[Collection entries]
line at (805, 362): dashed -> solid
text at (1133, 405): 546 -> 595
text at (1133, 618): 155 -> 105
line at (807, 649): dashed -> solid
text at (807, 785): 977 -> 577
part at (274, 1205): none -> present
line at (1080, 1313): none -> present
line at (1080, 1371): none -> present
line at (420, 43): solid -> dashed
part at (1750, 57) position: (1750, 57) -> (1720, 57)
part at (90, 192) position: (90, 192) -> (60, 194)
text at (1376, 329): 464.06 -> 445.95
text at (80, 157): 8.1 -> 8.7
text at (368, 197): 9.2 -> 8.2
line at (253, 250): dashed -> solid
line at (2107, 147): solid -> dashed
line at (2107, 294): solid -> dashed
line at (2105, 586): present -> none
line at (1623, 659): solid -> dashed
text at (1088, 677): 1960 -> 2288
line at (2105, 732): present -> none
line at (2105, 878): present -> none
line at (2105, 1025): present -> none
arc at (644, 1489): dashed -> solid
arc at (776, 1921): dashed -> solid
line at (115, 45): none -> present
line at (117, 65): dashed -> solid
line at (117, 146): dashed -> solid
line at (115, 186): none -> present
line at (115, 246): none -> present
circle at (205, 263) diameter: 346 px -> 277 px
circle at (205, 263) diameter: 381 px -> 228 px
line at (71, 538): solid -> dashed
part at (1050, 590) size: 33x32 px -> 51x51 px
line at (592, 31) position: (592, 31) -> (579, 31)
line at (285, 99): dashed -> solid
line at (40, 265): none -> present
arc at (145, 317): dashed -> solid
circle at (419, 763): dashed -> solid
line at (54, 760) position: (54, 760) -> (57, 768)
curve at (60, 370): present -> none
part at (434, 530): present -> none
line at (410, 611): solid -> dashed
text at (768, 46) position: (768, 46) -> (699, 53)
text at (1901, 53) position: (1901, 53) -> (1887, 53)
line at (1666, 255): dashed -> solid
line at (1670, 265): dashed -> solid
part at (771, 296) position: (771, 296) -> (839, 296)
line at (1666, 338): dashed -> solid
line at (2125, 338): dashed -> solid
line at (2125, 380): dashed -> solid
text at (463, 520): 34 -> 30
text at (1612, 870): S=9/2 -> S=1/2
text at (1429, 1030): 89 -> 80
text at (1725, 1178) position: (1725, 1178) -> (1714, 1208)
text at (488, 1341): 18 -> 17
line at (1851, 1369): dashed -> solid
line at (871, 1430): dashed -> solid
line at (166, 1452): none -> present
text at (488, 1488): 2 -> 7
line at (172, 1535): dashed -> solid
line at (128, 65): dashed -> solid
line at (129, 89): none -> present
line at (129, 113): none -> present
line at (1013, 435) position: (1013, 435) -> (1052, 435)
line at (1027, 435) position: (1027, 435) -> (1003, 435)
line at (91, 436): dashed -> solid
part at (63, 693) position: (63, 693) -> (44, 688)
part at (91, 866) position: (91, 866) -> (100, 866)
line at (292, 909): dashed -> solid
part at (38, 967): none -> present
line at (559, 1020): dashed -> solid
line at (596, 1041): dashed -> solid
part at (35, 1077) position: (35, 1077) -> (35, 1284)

### Exercise task
Extract every line of the material above and reproduce each one word for word, in the same order.

### Answer to this exercise
line at (805, 362): dashed -> solid
text at (1133, 405): 546 -> 595
text at (1133, 618): 155 -> 105
line at (807, 649): dashed -> solid
text at (807, 785): 977 -> 577
part at (274, 1205): none -> present
line at (1080, 1313): none -> present
line at (1080, 1371): none -> present
line at (420, 43): solid -> dashed
part at (1750, 57) position: (1750, 57) -> (1720, 57)
part at (90, 192) position: (90, 192) -> (60, 194)
text at (1376, 329): 464.06 -> 445.95
text at (80, 157): 8.1 -> 8.7
text at (368, 197): 9.2 -> 8.2
line at (253, 250): dashed -> solid
line at (2107, 147): solid -> dashed
line at (2107, 294): solid -> dashed
line at (2105, 586): present -> none
line at (1623, 659): solid -> dashed
text at (1088, 677): 1960 -> 2288
line at (2105, 732): present -> none
line at (2105, 878): present -> none
line at (2105, 1025): present -> none
arc at (644, 1489): dashed -> solid
arc at (776, 1921): dashed -> solid
line at (115, 45): none -> present
line at (117, 65): dashed -> solid
line at (117, 146): dashed -> solid
line at (115, 186): none -> present
line at (115, 246): none -> present
circle at (205, 263) diameter: 346 px -> 277 px
circle at (205, 263) diameter: 381 px -> 228 px
line at (71, 538): solid -> dashed
part at (1050, 590) size: 33x32 px -> 51x51 px
line at (592, 31) position: (592, 31) -> (579, 31)
line at (285, 99): dashed -> solid
line at (40, 265): none -> present
arc at (145, 317): dashed -> solid
circle at (419, 763): dashed -> solid
line at (54, 760) position: (54, 760) -> (57, 768)
curve at (60, 370): present -> none
part at (434, 530): present -> none
line at (410, 611): solid -> dashed
text at (768, 46) position: (768, 46) -> (699, 53)
text at (1901, 53) position: (1901, 53) -> (1887, 53)
line at (1666, 255): dashed -> solid
line at (1670, 265): dashed -> solid
part at (771, 296) position: (771, 296) -> (839, 296)
line at (1666, 338): dashed -> solid
line at (2125, 338): dashed -> solid
line at (2125, 380): dashed -> solid
text at (463, 520): 34 -> 30
text at (1612, 870): S=9/2 -> S=1/2
text at (1429, 1030): 89 -> 80
text at (1725, 1178) position: (1725, 1178) -> (1714, 1208)
text at (488, 1341): 18 -> 17
line at (1851, 1369): dashed -> solid
line at (871, 1430): dashed -> solid
line at (166, 1452): none -> present
text at (488, 1488): 2 -> 7
line at (172, 1535): dashed -> solid
line at (128, 65): dashed -> solid
line at (129, 89): none -> present
line at (129, 113): none -> present
line at (1013, 435) position: (1013, 435) -> (1052, 435)
line at (1027, 435) position: (1027, 435) -> (1003, 435)
line at (91, 436): dashed -> solid
part at (63, 693) position: (63, 693) -> (44, 688)
part at (91, 866) position: (91, 866) -> (100, 866)
line at (292, 909): dashed -> solid
part at (38, 967): none -> present
line at (559, 1020): dashed -> solid
line at (596, 1041): dashed -> solid
part at (35, 1077) position: (35, 1077) -> (35, 1284)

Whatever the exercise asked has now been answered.